The problem =
Beginning with the opening line of the entries, return every line through the one containing "Bgzip compresses files", both included, and nothing else. Omit pictures.

Stored entries:
****************
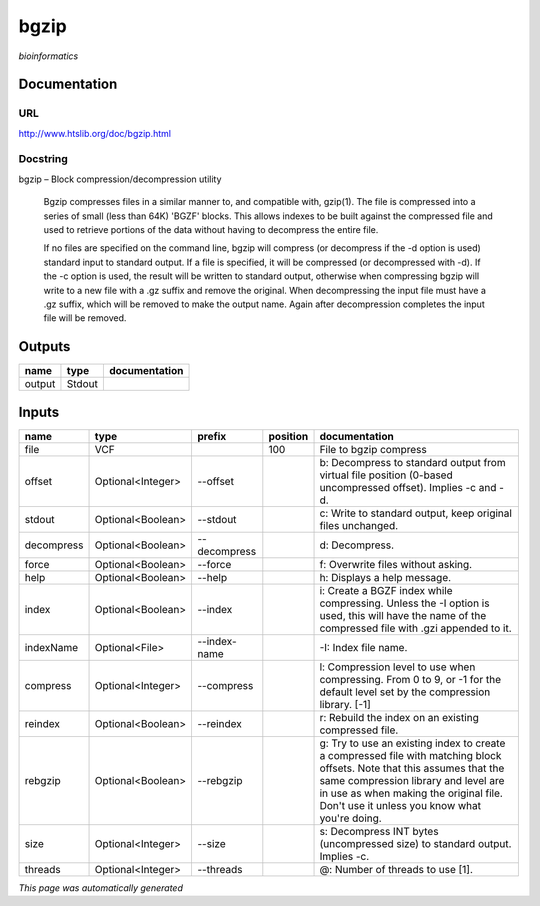 
bgzip
=====
*bioinformatics*

Documentation
-------------

URL
******
`http://www.htslib.org/doc/bgzip.html <http://www.htslib.org/doc/bgzip.html>`_

Docstring
*********
bgzip – Block compression/decompression utility

    Bgzip compresses files in a similar manner to, and compatible with, gzip(1). The file is compressed 
    into a series of small (less than 64K) 'BGZF' blocks. This allows indexes to be built against the 
    compressed file and used to retrieve portions of the data without having to decompress the entire file.

    If no files are specified on the command line, bgzip will compress (or decompress if the -d option is used) 
    standard input to standard output. If a file is specified, it will be compressed (or decompressed with -d). 
    If the -c option is used, the result will be written to standard output, otherwise when compressing bgzip 
    will write to a new file with a .gz suffix and remove the original. When decompressing the input file must 
    have a .gz suffix, which will be removed to make the output name. 
    Again after decompression completes the input file will be removed.

Outputs
-------
======  ======  ===============
name    type    documentation
======  ======  ===============
output  Stdout
======  ======  ===============

Inputs
------
==========  =================  ============  ==========  ========================================================================================================================================================================================================================================================
name        type               prefix          position  documentation
==========  =================  ============  ==========  ========================================================================================================================================================================================================================================================
file        VCF                                     100  File to bgzip compress
offset      Optional<Integer>  --offset                  b: Decompress to standard output from virtual file position (0-based uncompressed offset). Implies -c and -d.
stdout      Optional<Boolean>  --stdout                  c: Write to standard output, keep original files unchanged.
decompress  Optional<Boolean>  --decompress              d: Decompress.
force       Optional<Boolean>  --force                   f: Overwrite files without asking.
help        Optional<Boolean>  --help                    h: Displays a help message.
index       Optional<Boolean>  --index                   i: Create a BGZF index while compressing. Unless the -I option is used, this will have the name of the compressed file with .gzi appended to it.
indexName   Optional<File>     --index-name              -I: Index file name.
compress    Optional<Integer>  --compress                l: Compression level to use when compressing. From 0 to 9, or -1 for the default level set by the compression library. [-1]
reindex     Optional<Boolean>  --reindex                 r: Rebuild the index on an existing compressed file.
rebgzip     Optional<Boolean>  --rebgzip                 g: Try to use an existing index to create a compressed file with matching block offsets. Note that this assumes that the same compression library and level are in use as when making the original file. Don't use it unless you know what you're doing.
size        Optional<Integer>  --size                    s: Decompress INT bytes (uncompressed size) to standard output. Implies -c.
threads     Optional<Integer>  --threads                 @: Number of threads to use [1].
==========  =================  ============  ==========  ========================================================================================================================================================================================================================================================


*This page was automatically generated*
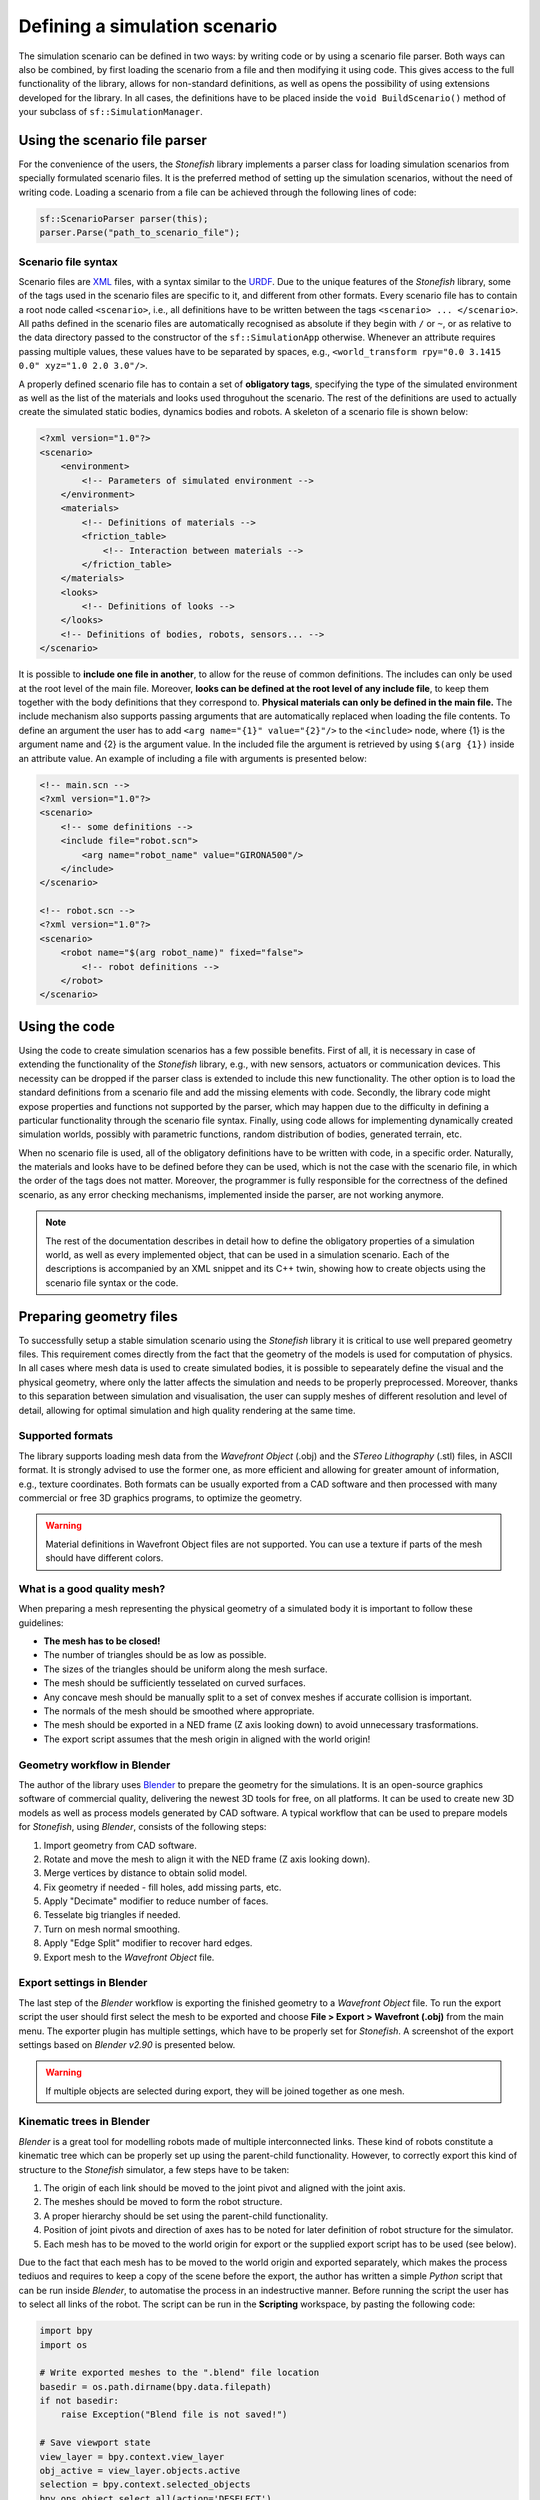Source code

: ==============================
Defining a simulation scenario
==============================

The simulation scenario can be defined in two ways: by writing code or by using a scenario file parser. Both ways can also be combined, by first loading the scenario from a file and then modifying it using code. This gives access to the full functionality of the library, allows for non-standard definitions, as well as opens the possibility of using extensions developed for the library. In all cases, the definitions have to be placed inside the ``void BuildScenario()`` method of your subclass of ``sf::SimulationManager``.

Using the scenario file parser
==============================

For the convenience of the users, the *Stonefish* library implements a parser class for loading simulation scenarios from specially formulated scenario files. It is the preferred method of setting up the simulation scenarios, without the need of writing code. Loading a scenario from a file can be achieved through the following lines of code:

.. code-block:: cpp

    sf::ScenarioParser parser(this);
    parser.Parse("path_to_scenario_file");

Scenario file syntax
--------------------

Scenario files are `XML <https://www.w3.org/XML/>`_ files, with a syntax similar to the `URDF <http://wiki.ros.org/urdf>`_. Due to the unique features of the *Stonefish* library, some of the tags used in the scenario files are specific to it, and different from other formats. Every scenario file has to contain a root node called ``<scenario>``, i.e., all definitions have to be written between the tags ``<scenario> ... </scenario>``. All paths defined in the scenario files are automatically recognised as absolute if they begin with ``/`` or ``~``, or as relative to the data directory passed to the constructor of the ``sf::SimulationApp`` otherwise. Whenever an attribute requires passing multiple values, these values have to be separated by spaces, e.g., ``<world_transform rpy="0.0 3.1415 0.0" xyz="1.0 2.0 3.0"/>``.

A properly defined scenario file has to contain a set of **obligatory tags**, specifying the type of the simulated environment as well as the list of the materials and looks used throguhout the scenario. The rest of the definitions are used to actually create the simulated static bodies, dynamics bodies and robots. A skeleton of a scenario file is shown below:

.. code-block:: xml

    <?xml version="1.0"?>
    <scenario>
        <environment>
            <!-- Parameters of simulated environment -->
        </environment>
        <materials>
            <!-- Definitions of materials -->
            <friction_table>
                <!-- Interaction between materials -->
            </friction_table>
        </materials>
        <looks>
            <!-- Definitions of looks -->
        </looks>
        <!-- Definitions of bodies, robots, sensors... -->
    </scenario>

It is possible to **include one file in another**, to allow for the reuse of common definitions. The includes can only be used at the root level of the main file. Moreover, **looks can be defined at the root level of any include file**, to keep them together with the body definitions that they correspond to. **Physical materials can only be defined in the main file.** The include mechanism also supports passing arguments that are automatically replaced when loading the file contents. To define an argument the user has to add ``<arg name="{1}" value="{2}"/>`` to the ``<include>`` node, where {1} is the argument name and {2} is the argument value. In the included file the argument is retrieved by using ``$(arg {1})`` inside an attribute value. An example of including a file with arguments is presented below:

.. code-block:: xml

    <!-- main.scn -->
    <?xml version="1.0"?>
    <scenario>
        <!-- some definitions -->
        <include file="robot.scn">
            <arg name="robot_name" value="GIRONA500"/>
        </include>
    </scenario>

    <!-- robot.scn -->
    <?xml version="1.0"?>
    <scenario>
        <robot name="$(arg robot_name)" fixed="false">
            <!-- robot definitions -->
        </robot>
    </scenario>

Using the code
==============

Using the code to create simulation scenarios has a few possible benefits. First of all, it is necessary in case of extending the functionality of the *Stonefish* library, e.g., with new sensors, actuators or communication devices. This necessity can be dropped if the parser class is extended to include this new functionality. The other option is to load the standard definitions from a scenario file and add the missing elements with code. Secondly, the library code might expose properties and functions not supported by the parser, which may happen due to the difficulty in defining a particular functionality through the scenario file syntax. Finally, using code allows for implementing dynamically created simulation worlds, possibly with parametric functions, random distribution of bodies, generated terrain, etc.

When no scenario file is used, all of the obligatory definitions have to be written with code, in a specific order. Naturally, the materials and looks have to be defined before they can be used, which is not the case with the scenario file, in which the order of the tags does not matter. Moreover, the programmer is fully responsible for the correctness of the defined scenario, as any error checking mechanisms, implemented inside the parser, are not working anymore.


.. note::

    The rest of the documentation describes in detail how to define the obligatory properties of a simulation world, as well as every implemented object, that can be used in a simulation scenario. Each of the descriptions is accompanied by an XML snippet and its C++ twin, showing how to create objects using the scenario file syntax or the code.

.. _preparing-geometry:

Preparing geometry files
========================

To successfully setup a stable simulation scenario using the *Stonefish* library it is critical to use well prepared geometry files. This requirement comes directly from the fact that the geometry of the models is used for computation of physics. In all cases where mesh data is used to create simulated bodies, it is possible to sepearately define the visual and the physical geometry, where only the latter affects the simulation and needs to be properly preprocessed. Moreover, thanks to this separation between simulation and visualisation, the user can supply meshes of different resolution and level of detail, allowing for optimal simulation and high quality rendering at the same time.

Supported formats
-----------------

The library supports loading mesh data from the *Wavefront Object* (.obj) and the *STereo Lithography* (.stl) files, in ASCII format. It is strongly advised to use the former one, as more efficient and allowing for greater amount of information, e.g., texture coordinates. Both formats can be usually exported from a CAD software and then processed with many commercial or free 3D graphics programs, to optimize the geometry. 

.. warning::

    Material definitions in Wavefront Object files are not supported. You can use a texture if parts of the mesh should have different colors.

What is a good quality mesh?
----------------------------

When preparing a mesh representing the physical geometry of a simulated body it is important to follow these guidelines:

* **The mesh has to be closed!**
* The number of triangles should be as low as possible.
* The sizes of the triangles should be uniform along the mesh surface.
* The mesh should be sufficiently tesselated on curved surfaces.
* Any concave mesh should be manually split to a set of convex meshes if accurate collision is important.
* The normals of the mesh should be smoothed where appropriate.
* The mesh should be exported in a NED frame (Z axis looking down) to avoid unnecessary trasformations.
* The export script assumes that the mesh origin in aligned with the world origin!

Geometry workflow in Blender
----------------------------

The author of the library uses `Blender <https://www.blender.org>`_ to prepare the geometry for the simulations. It is an open-source graphics software of commercial quality, delivering the newest 3D tools for free, on all platforms. It can be used to create new 3D models as well as process models generated by CAD software. A typical workflow that can be used to prepare models for *Stonefish*, using *Blender*, consists of the following steps:

1. Import geometry from CAD software.

2. Rotate and move the mesh to align it with the NED frame (Z axis looking down).

3. Merge vertices by distance to obtain solid model.

4. Fix geometry if needed - fill holes, add missing parts, etc.

5. Apply "Decimate" modifier to reduce number of faces.

6. Tesselate big triangles if needed.

7. Turn on mesh normal smoothing.

8. Apply "Edge Split" modifier to recover hard edges.

9. Export mesh to the *Wavefront Object* file.

Export settings in Blender
--------------------------

The last step of the *Blender* workflow is exporting the finished geometry to a *Wavefront Object* file. To run the export script the user should first select the mesh to  be exported and choose **File > Export > Wavefront (.obj)** from the main menu. The exporter plugin has multiple settings, which have to be properly set for *Stonefish*. A screenshot of the export settings based on *Blender v2.90* is presented below.

.. image:: images/blender_obj_export.png
    :width: 477
    :align: center

.. warning::

    If multiple objects are selected during export, they will be joined together as one mesh.


Kinematic trees in Blender
--------------------------

*Blender* is a great tool for modelling robots made of multiple interconnected links. These kind of robots constitute a kinematic tree which can be properly set up using the parent-child functionality. However, to correctly export this kind of structure to the *Stonefish* simulator, a few steps have to be taken:

1. The origin of each link should be moved to the joint pivot and aligned with the joint axis.

2. The meshes should be moved to form the robot structure.

3. A proper hierarchy should be set using the parent-child functionality.

4. Position of joint pivots and direction of axes has to be noted for later definition of robot structure for the simulator.

5. Each mesh has to be moved to the world origin for export or the supplied export script has to be used (see below).

Due to the fact that each mesh has to be moved to the world origin and exported separately, which makes the process tediuos and requires to keep a copy of the scene before the export, the author has written a simple *Python* script that can be run inside *Blender*, to automatise the process in an indestructive manner. Before running the script the user has to select all links of the robot. The script can be run in the **Scripting** workspace, by pasting the following code:

.. code-block:: python

    import bpy
    import os

    # Write exported meshes to the ".blend" file location
    basedir = os.path.dirname(bpy.data.filepath)
    if not basedir:
        raise Exception("Blend file is not saved!")

    # Save viewport state
    view_layer = bpy.context.view_layer
    obj_active = view_layer.objects.active
    selection = bpy.context.selected_objects
    bpy.ops.object.select_all(action='DESELECT')

    for obj in selection:
        # Select single object
        obj.select_set(True)
        view_layer.objects.active = obj

        # Move object to the world origin
        orgLoc = obj.location.copy()
        obj.location = (0.0, 0.0, 0.0)
    
        # Export object
        name = bpy.path.clean_name(obj.name)
        fn = os.path.join(basedir, name)
        bpy.ops.export_scene.obj(filepath=fn + ".obj", use_selection=True, use_edges=False, use_materials=False, use_triangles=True, axis_forward='Y', axis_up='Z')

        # Move object back to its original location    
        obj.location = orgLoc
        obj.select_set(False)
        print("Written:", fn)

    # Restore viewport state
    view_layer.objects.active = obj_active
    for obj in selection:
        obj.select_set(True)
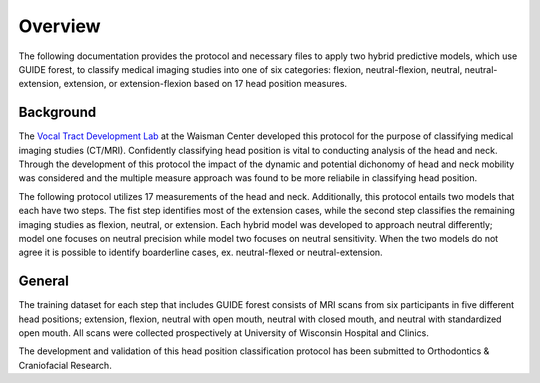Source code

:Overview
========

The following documentation provides the protocol and necessary files to apply two hybrid predictive models, which use GUIDE forest, to classify medical imaging studies into one of six categories: flexion, neutral-flexion, neutral, neutral-extension, extension, or extension-flexion based on 17 head position measures.

Background
----------
The `Vocal Tract Development Lab <http://www.waisman.wisc.edu/vocal>`_ at the Waisman Center developed this protocol for the purpose of classifying medical imaging studies (CT/MRI). Confidently classifying head position is vital to conducting analysis of the head and neck. Through the development of this protocol the impact of the dynamic and potential dichonomy of head and neck mobility was considered and the multiple measure approach was found to be more reliabile in classifying head position.  

The following protocol utilizes 17 measurements of the head and neck.  Additionally, this protocol entails two models that each have two steps. The fist step identifies most of the extension cases, while the second step classifies the remaining imaging studies as flexion, neutral, or extension. Each hybrid model was developed to approach neutral differently; model one focuses on neutral precision while model two focuses on neutral sensitivity. When the two models do not agree it is possible to identify boarderline cases, ex. neutral-flexed or neutral-extension.

General
-------
The training dataset for each step that includes GUIDE forest consists of MRI scans from six participants in five different head positions; extension, flexion, neutral with open mouth, neutral with closed mouth, and neutral with standardized open mouth.  All scans were collected prospectively at University of Wisconsin Hospital and Clinics.

The development and validation of this head position classification protocol has been submitted to Orthodontics & Craniofacial Research.


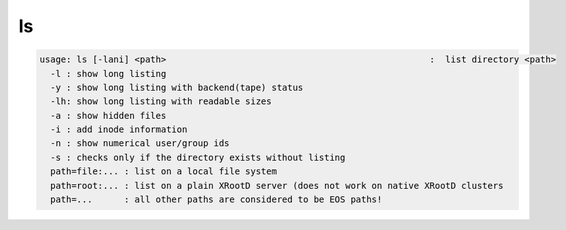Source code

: ls
--

.. code-block:: text

  usage: ls [-lani] <path>                                                  :  list directory <path>
    -l : show long listing
    -y : show long listing with backend(tape) status
    -lh: show long listing with readable sizes
    -a : show hidden files
    -i : add inode information
    -n : show numerical user/group ids
    -s : checks only if the directory exists without listing
    path=file:... : list on a local file system
    path=root:... : list on a plain XRootD server (does not work on native XRootD clusters
    path=...      : all other paths are considered to be EOS paths!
****************
Result below =
bgzip
=====
*bioinformatics*

Documentation
-------------

URL
******
`http://www.htslib.org/doc/bgzip.html <http://www.htslib.org/doc/bgzip.html>`_

Docstring
*********
bgzip – Block compression/decompression utility

    Bgzip compresses files in a similar manner to, and compatible with, gzip(1). The file is compressed 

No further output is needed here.